**PASSAGE TO READ**
=-=-=
Determine the Vertical Asymptotes (if any)

[Nicolas5150]

I have three problems in which I am having some trouble figuring out. The first one (if I understood correctly) I needed to get x alone, which I did and ended up with none as the answer due to a negative number within in a square root.
If anyone could help explain the process on how to solve the next two as well as verify the first as correct it would be much appreciated.

 

[Quaid]

Vertical asymptotes occur wherever the denominator becomes zero.

The first exercise has x^2 + 6 in the denominator.

You are correct; there is no Real value of x to make x^2 + 6 = 0


On the second exercise, use an identity, to rewrite the secant function in terms of cosine.

Now ask yourself, "what values of x cause the denominator to become zero?"


On the third exercise, use a common denominator to combine 5 + 6/x into a single ratio.

Now ask yourself, "what value of x causes the denominator to become zero?"


Cheers :cool:

 

[Nicolas5150]

Vertical asymptotes occur wherever the denominator becomes zero.

The first exercise has x^2 + 6 in the denominator.

You are correct; there is no Real value of x to make x^2 + 6 = 0


On the second exercise, use an identity, to rewrite the secant function in terms of cosine.

Now ask yourself, "what values of x cause the denominator to become zero?"


On the third exercise, use a common denominator to combine 5 + 6/x into a single ratio.

Now ask yourself, "what value of x causes the denominator to become zero?"


Cheers :cool:

Thank you for making sure the first question was correct.

The second one from what I gather should then deal with 1/cos(pi x) but not sure what I would be doing with it. I'm a little confused since there is no x in the denominator to begin the problem off.

As well, the third one so far got 5+(6/5) into (5x+6)/x I am not sure if that would be correct but if so then the x value could not equal 0?
=-=-=
**INSTRUCTIONS FOR THE TASK**
According to the thread on vertical asymptotes, what expression is in the denominator of the first exercise?

**INPUT DATA**
=-=-=
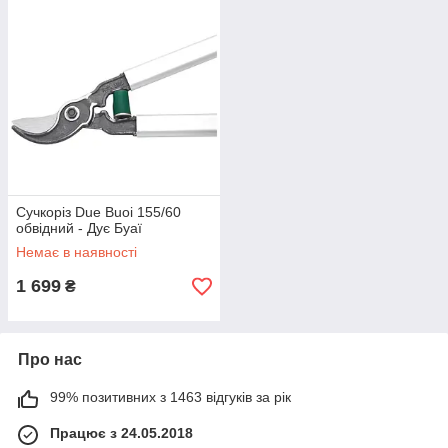
Сучкоріз Due Buoi 155/60
обвідний - Дує Буаї
Немає в наявності
1 699
₴
Про нас
99% позитивних з 1463 відгуків за рік
Працює з 24.05.2018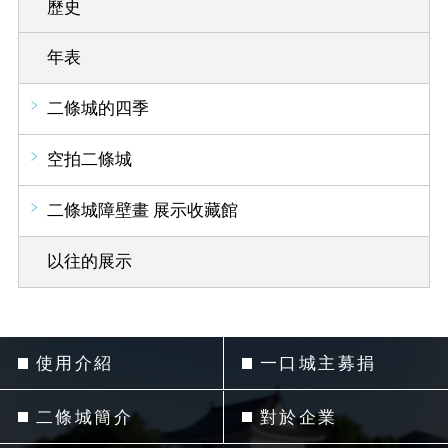
歷史
年表
二條城的四季
空拍二條城
二條城障壁畫 展示收藏館
以往的展示
使用介紹
一口城主募捐
二條城簡介
對於企業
=-=-=
**RESPONSE AREA**
x^2 + 6